__SOURCE MATERIAL__.
------------

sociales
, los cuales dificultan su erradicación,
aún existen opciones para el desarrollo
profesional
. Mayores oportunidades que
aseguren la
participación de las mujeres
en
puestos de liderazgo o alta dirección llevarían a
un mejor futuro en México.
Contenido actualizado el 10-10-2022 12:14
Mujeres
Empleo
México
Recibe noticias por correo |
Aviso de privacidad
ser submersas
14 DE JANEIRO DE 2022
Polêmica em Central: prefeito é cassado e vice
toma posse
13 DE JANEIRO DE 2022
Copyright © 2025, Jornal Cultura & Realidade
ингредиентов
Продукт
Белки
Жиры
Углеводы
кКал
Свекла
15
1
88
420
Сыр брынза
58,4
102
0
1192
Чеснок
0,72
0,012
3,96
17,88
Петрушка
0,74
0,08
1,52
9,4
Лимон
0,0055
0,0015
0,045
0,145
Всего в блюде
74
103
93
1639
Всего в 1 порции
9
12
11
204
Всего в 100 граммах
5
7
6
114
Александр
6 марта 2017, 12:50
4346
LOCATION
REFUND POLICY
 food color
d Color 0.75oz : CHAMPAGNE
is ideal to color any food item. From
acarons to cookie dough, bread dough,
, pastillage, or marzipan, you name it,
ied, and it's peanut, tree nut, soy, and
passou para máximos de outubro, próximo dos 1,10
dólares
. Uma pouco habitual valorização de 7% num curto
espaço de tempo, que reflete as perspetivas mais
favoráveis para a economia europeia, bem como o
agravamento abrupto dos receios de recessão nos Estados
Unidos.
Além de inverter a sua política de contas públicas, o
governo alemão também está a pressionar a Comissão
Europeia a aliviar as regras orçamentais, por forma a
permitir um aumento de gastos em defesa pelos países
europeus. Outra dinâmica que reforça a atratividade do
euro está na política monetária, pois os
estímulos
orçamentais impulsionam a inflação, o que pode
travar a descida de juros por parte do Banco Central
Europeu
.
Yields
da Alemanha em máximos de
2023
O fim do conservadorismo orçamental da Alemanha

------------

Each entry above should be restated exactly as supplied.

sociales
, los cuales dificultan su erradicación,
aún existen opciones para el desarrollo
profesional
. Mayores oportunidades que
aseguren la
participación de las mujeres
en
puestos de liderazgo o alta dirección llevarían a
un mejor futuro en México.
Contenido actualizado el 10-10-2022 12:14
Mujeres
Empleo
México
Recibe noticias por correo |
Aviso de privacidad
ser submersas
14 DE JANEIRO DE 2022
Polêmica em Central: prefeito é cassado e vice
toma posse
13 DE JANEIRO DE 2022
Copyright © 2025, Jornal Cultura & Realidade
ингредиентов
Продукт
Белки
Жиры
Углеводы
кКал
Свекла
15
1
88
420
Сыр брынза
58,4
102
0
1192
Чеснок
0,72
0,012
3,96
17,88
Петрушка
0,74
0,08
1,52
9,4
Лимон
0,0055
0,0015
0,045
0,145
Всего в блюде
74
103
93
1639
Всего в 1 порции
9
12
11
204
Всего в 100 граммах
5
7
6
114
Александр
6 марта 2017, 12:50
4346
LOCATION
REFUND POLICY
 food color
d Color 0.75oz : CHAMPAGNE
is ideal to color any food item. From
acarons to cookie dough, bread dough,
, pastillage, or marzipan, you name it,
ied, and it's peanut, tree nut, soy, and
passou para máximos de outubro, próximo dos 1,10
dólares
. Uma pouco habitual valorização de 7% num curto
espaço de tempo, que reflete as perspetivas mais
favoráveis para a economia europeia, bem como o
agravamento abrupto dos receios de recessão nos Estados
Unidos.
Além de inverter a sua política de contas públicas, o
governo alemão também está a pressionar a Comissão
Europeia a aliviar as regras orçamentais, por forma a
permitir um aumento de gastos em defesa pelos países
europeus. Outra dinâmica que reforça a atratividade do
euro está na política monetária, pois os
estímulos
orçamentais impulsionam a inflação, o que pode
travar a descida de juros por parte do Banco Central
Europeu
.
Yields
da Alemanha em máximos de
2023
O fim do conservadorismo orçamental da Alemanha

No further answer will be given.